Este género de produção gráfica permanece por estudar e embora muitos dos autores de capas de discos não fossem designers gráficos profissionais (alguns dos nomes mais activos dessa época, artistas ligados às editoras, como José Julio Barros, vinham da pintura e seguiram por essa via) encontramos ali um universo gráfico tão desequilibrado quanto sedutor.


Desse período ficaram-nos capas de discos boas ( como Hands Off dos Zoom desenhada por Fátima Rolo ou quase todas dos Mler If Dada), outras francamente más, outras estranhas (como a maioria das editadas pela Rádio Triunfo), outras pirosas (em discos do Tantra, Jarojupe ou Iodo). Numa diversidade que, afinal, não deixa de caracterizar o design português de então.

4 comments:

joao said...

UMA QUESTÃO...
Porque é que a crítica especializada em Design Gráfico (como por exemplo a do Ressabiator ou a do Reactor) parece apenas querer dialogar com os designers gráficos?
Será que na música, na literatura, no cinema e nas artes plásticas acontece a mesma coisa?

REACTOR said...

Para mim, faz sentido distinguir "teoria" e "crítica". Acerca da "teoria" pode evocar-se aquele episódio descrito pelo Bertrand Russell (1) que nos recorda ser, sobretudo, uma forma de questionamento. Já a "crítica", é sobretudo a afirmação de um "ponto de vista". E não há "ponto de vista" sem objecto.

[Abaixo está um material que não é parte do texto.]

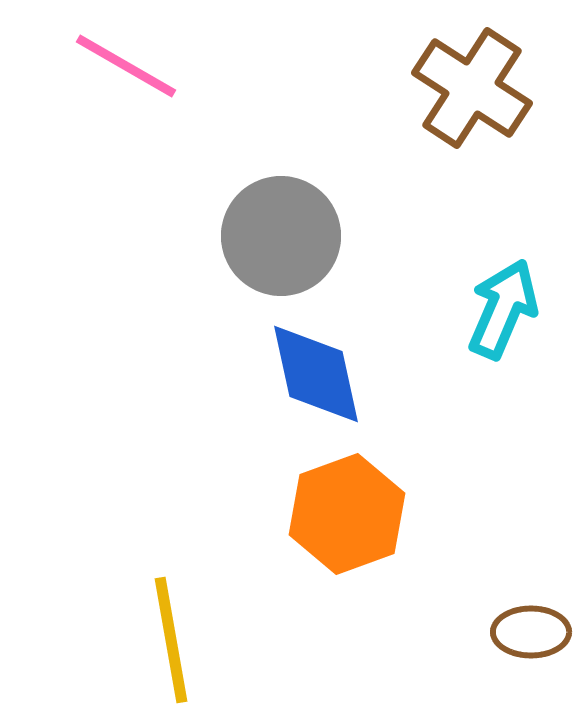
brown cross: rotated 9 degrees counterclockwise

O design corresponde a uma determinada sub-cultura, com a sua história, os seus heróis e vilões, as suas escolas, os seus mitos e os seus cânones. Naturalmente, a crítica do design tende a afirmar "pontos de vista" sobre o design, pontos de vista esses que, por vezes, podem ter uma validade circunscrita ao seu objecto (mas também raramente pretendem ter uma validade que o ultrapasse).

O design é uma actividade social. A afirmação de um "ponto de vista" sobre um determinado projecto, obra ou período da história do design deve à partida não esquecer o contexto desse projecto, obra ou período e, dessa forma, tende a abrir o leque do diálogo.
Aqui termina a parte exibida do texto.